▶ RECORDED DATA:
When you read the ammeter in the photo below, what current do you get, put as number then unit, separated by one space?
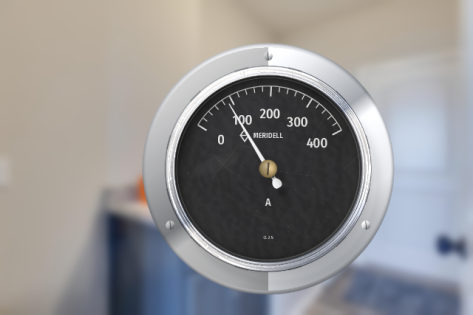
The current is 90 A
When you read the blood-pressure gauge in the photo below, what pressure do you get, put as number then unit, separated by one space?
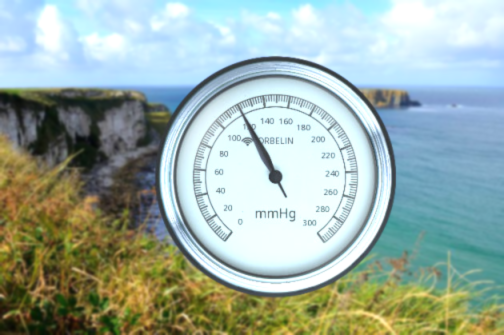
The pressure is 120 mmHg
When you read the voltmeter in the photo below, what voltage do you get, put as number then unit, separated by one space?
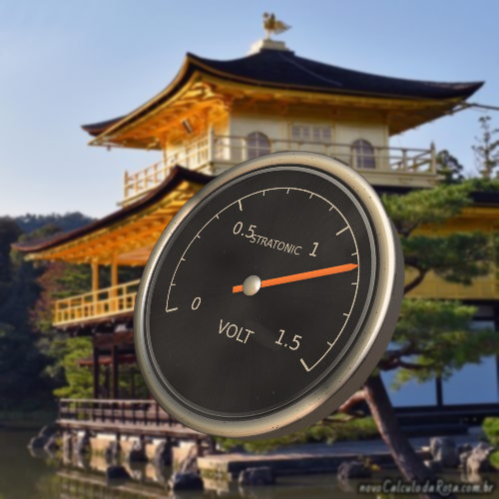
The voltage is 1.15 V
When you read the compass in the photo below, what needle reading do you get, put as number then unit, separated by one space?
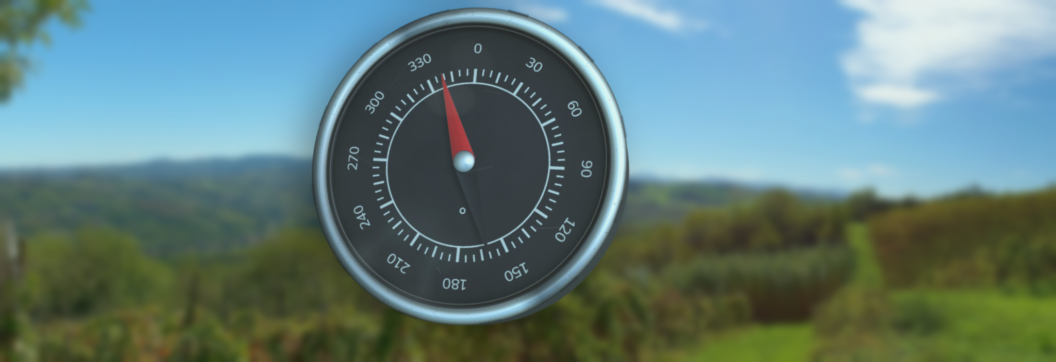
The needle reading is 340 °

▶ WHAT YOU ARE ASKED TO DO:
Write out all of the data above word for word, omitting the pictures.

▶ EXERCISE ANSWER:
When you read the ammeter in the photo below, what current do you get, put as number then unit, separated by one space?
The current is 90 A
When you read the blood-pressure gauge in the photo below, what pressure do you get, put as number then unit, separated by one space?
The pressure is 120 mmHg
When you read the voltmeter in the photo below, what voltage do you get, put as number then unit, separated by one space?
The voltage is 1.15 V
When you read the compass in the photo below, what needle reading do you get, put as number then unit, separated by one space?
The needle reading is 340 °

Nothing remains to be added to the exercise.